Yesterday, House Speaker John Boehner (R-OH) and Senate Minority Leader Mitch McConnell (R-KY) each made appointments to the U.S. Commission on International Religious Freedom, and both chose candidates known for infringing upon others’ religious freedom and fostering hate against minorities.
Boehner’s pick was Robert P. George, co-founder of the National Organization for Marriage, a group making headlines this week for its confidential memos revealing an intent to divide racial groups and scare parents as tactics to oppose marriage equality. George has explicitly participated in the effort to paint gays and lesbians as a threat to children through the Preserve Innocence project, for which he made a video warning about President Obama’s appointment of Kevin Jennings as Assistant Deputy Secretary for the Office of Safe and Drug-Free Schools. He also helped draft the Manhattan Declaration, which encourages Christians to defy the law to uphold their anti-gay, anti-choice beliefs. By working to ban same-sex marriage, George eagerly imposes upon the religious freedom of all faiths who support the freedom to marry.

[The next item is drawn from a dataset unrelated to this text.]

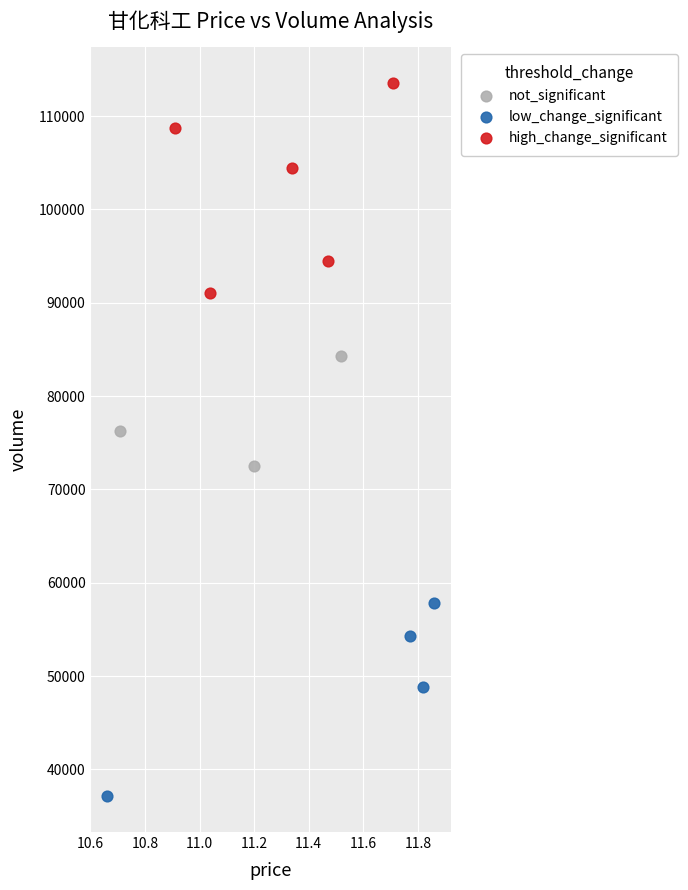

Which series has the widest spread of Y values?

high_change_significant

George shares a connection to his fellow new appointee through their promotion of Islamophobia. McConnell appointed Zuhdi Jasser for his pick, founder of the American Islamic Forum for Democracy. Most see Jasser as a “mere sock puppet” for those who spread animosity about the Muslim community, and Jasser’s group in turn has called the leadership of many U.S. Muslim groups “malignant.” He has testified before Rep. Peter King’s (R-NY) “radicalization” of Islam hearings and supports spying on innocent Muslims. Both Jasser’s group and the Bradley Foundation (of which George is a board member) featured heavily in last year’s Fear, Inc. report by the Center for American Progress, documenting the roots of the U.S. Islamophobia network. The Washington Post mistakenly described George as having a “less controversial profile” than Jasser.
These appointments are further evidence that the Republican agenda is not about defending so-called “religious liberty,” but about ensuring that their conservative values continue to have a prominent voice over other points of view.